__Extracted records__.

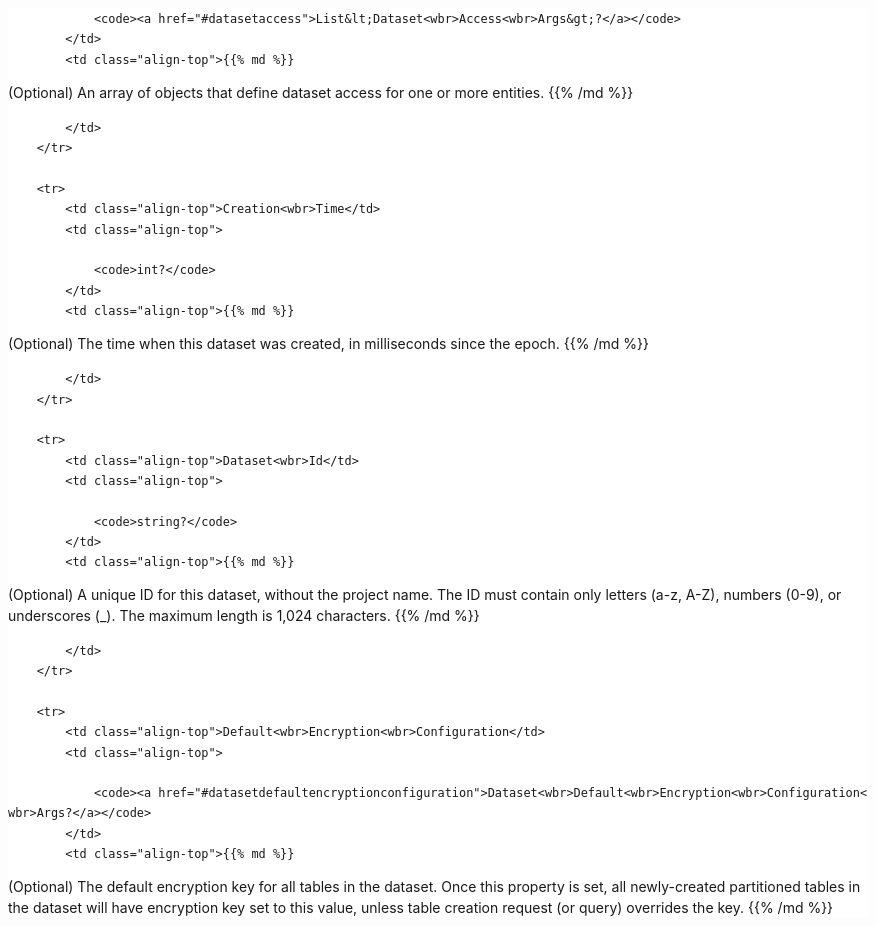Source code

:                 <code><a href="#datasetaccess">List&lt;Dataset<wbr>Access<wbr>Args&gt;?</a></code>
            </td>
            <td class="align-top">{{% md %}} 
 (Optional)
An array of objects that define dataset access for one or more entities.
 {{% /md %}}

            
            </td>
        </tr>
    
        <tr>
            <td class="align-top">Creation<wbr>Time</td>
            <td class="align-top">
                
                <code>int?</code>
            </td>
            <td class="align-top">{{% md %}} 
 (Optional)
The time when this dataset was created, in milliseconds since the epoch.
 {{% /md %}}

            
            </td>
        </tr>
    
        <tr>
            <td class="align-top">Dataset<wbr>Id</td>
            <td class="align-top">
                
                <code>string?</code>
            </td>
            <td class="align-top">{{% md %}} 
 (Optional)
A unique ID for this dataset, without the project name. The ID must contain only letters (a-z, A-Z), numbers (0-9), or
underscores (_). The maximum length is 1,024 characters.
 {{% /md %}}

            
            </td>
        </tr>
    
        <tr>
            <td class="align-top">Default<wbr>Encryption<wbr>Configuration</td>
            <td class="align-top">
                
                <code><a href="#datasetdefaultencryptionconfiguration">Dataset<wbr>Default<wbr>Encryption<wbr>Configuration<wbr>Args?</a></code>
            </td>
            <td class="align-top">{{% md %}} 
 (Optional)
The default encryption key for all tables in the dataset. Once this property is set, all newly-created partitioned
tables in the dataset will have encryption key set to this value, unless table creation request (or query) overrides the
key.
 {{% /md %}}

__Problem description__.
Reproduce the records above, substituting "Nullable" for every "Optional" and leaving everything else unchanged. Omit the pictures from your answer.

__Answer for the task__.
Source code

:                 <code><a href="#datasetaccess">List&lt;Dataset<wbr>Access<wbr>Args&gt;?</a></code>
            </td>
            <td class="align-top">{{% md %}} 
 (Nullable)
An array of objects that define dataset access for one or more entities.
 {{% /md %}}

            
            </td>
        </tr>
    
        <tr>
            <td class="align-top">Creation<wbr>Time</td>
            <td class="align-top">
                
                <code>int?</code>
            </td>
            <td class="align-top">{{% md %}} 
 (Nullable)
The time when this dataset was created, in milliseconds since the epoch.
 {{% /md %}}

            
            </td>
        </tr>
    
        <tr>
            <td class="align-top">Dataset<wbr>Id</td>
            <td class="align-top">
                
                <code>string?</code>
            </td>
            <td class="align-top">{{% md %}} 
 (Nullable)
A unique ID for this dataset, without the project name. The ID must contain only letters (a-z, A-Z), numbers (0-9), or
underscores (_). The maximum length is 1,024 characters.
 {{% /md %}}

            
            </td>
        </tr>
    
        <tr>
            <td class="align-top">Default<wbr>Encryption<wbr>Configuration</td>
            <td class="align-top">
                
                <code><a href="#datasetdefaultencryptionconfiguration">Dataset<wbr>Default<wbr>Encryption<wbr>Configuration<wbr>Args?</a></code>
            </td>
            <td class="align-top">{{% md %}} 
 (Nullable)
The default encryption key for all tables in the dataset. Once this property is set, all newly-created partitioned
tables in the dataset will have encryption key set to this value, unless table creation request (or query) overrides the
key.
 {{% /md %}}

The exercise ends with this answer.